When experiencing an urge, it may be easy to feel overwhelmed by the internal experience. Mindfulness reduces the likelihood of getting caught up in the urge. Mindfulness is the ability to be fully present in the moment and aware of our surroundings; noticing our thoughts and emotions as elements of our present experience and not the entire experience itself.
Set aside time each day to practice mindfulness. Practicing daily means that you will be in a better position to practice mindfulness when you need it. For example, when experiencing an urge or distressing thoughts and feelings.
Sit or stand still and observe your surroundings. Where are you? What can you see, hear and feel? Also, notice your thoughts and feelings in the present moment.
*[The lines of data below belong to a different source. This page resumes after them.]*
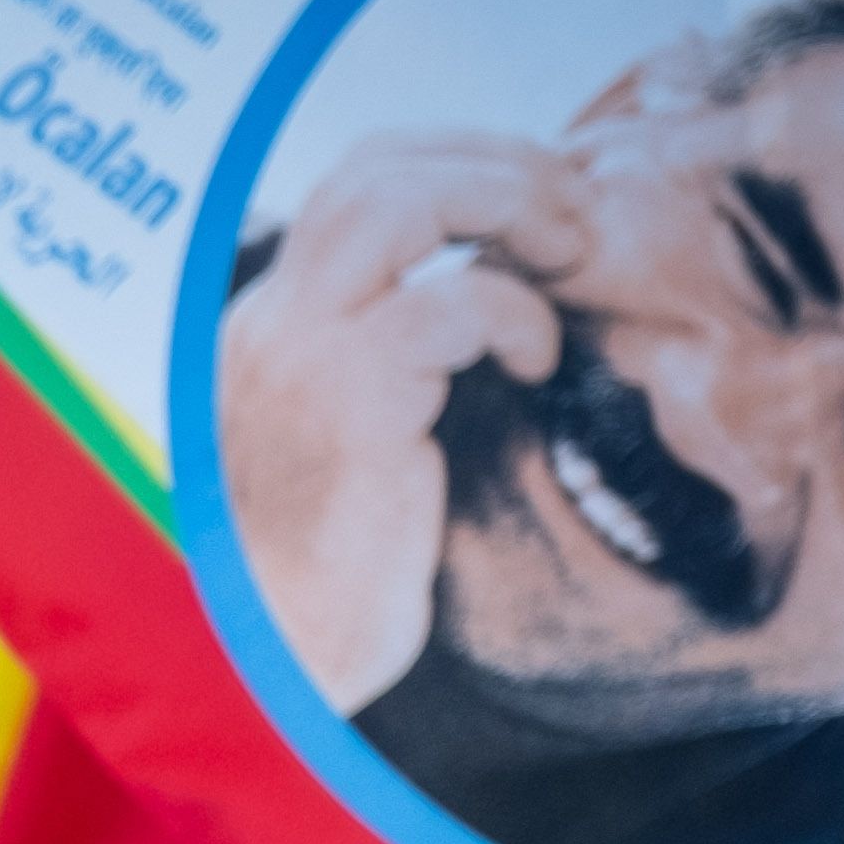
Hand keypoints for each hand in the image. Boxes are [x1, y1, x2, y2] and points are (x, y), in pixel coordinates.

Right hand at [212, 132, 598, 711]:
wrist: (281, 677)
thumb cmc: (338, 584)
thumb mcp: (363, 451)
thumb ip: (401, 366)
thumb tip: (507, 291)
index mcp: (266, 331)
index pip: (356, 187)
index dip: (461, 166)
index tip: (541, 203)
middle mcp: (266, 325)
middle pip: (374, 168)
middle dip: (497, 166)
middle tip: (577, 216)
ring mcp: (296, 355)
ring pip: (398, 200)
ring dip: (508, 203)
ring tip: (571, 251)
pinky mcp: (347, 399)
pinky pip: (453, 302)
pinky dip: (516, 315)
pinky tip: (540, 364)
You will experience distracting thoughts and feelings. For example, you may notice yourself making a judgement or you may remember something you need to do. Do not engage the thoughts or feelings, but simply notice them and let them roll by.
Acknowledge your thoughts and feelings and then return to what you were doing, which is noticing the present moment.
Don’t judge yourself or your thoughts and feelings as good or bad; just gently bring your mind back to the present. This skill takes practice, so go easy on yourself.
It is natural to have many thoughts going through our minds at any time. Remember, thoughts come and go and you are not your thoughts; you are much more than your thoughts.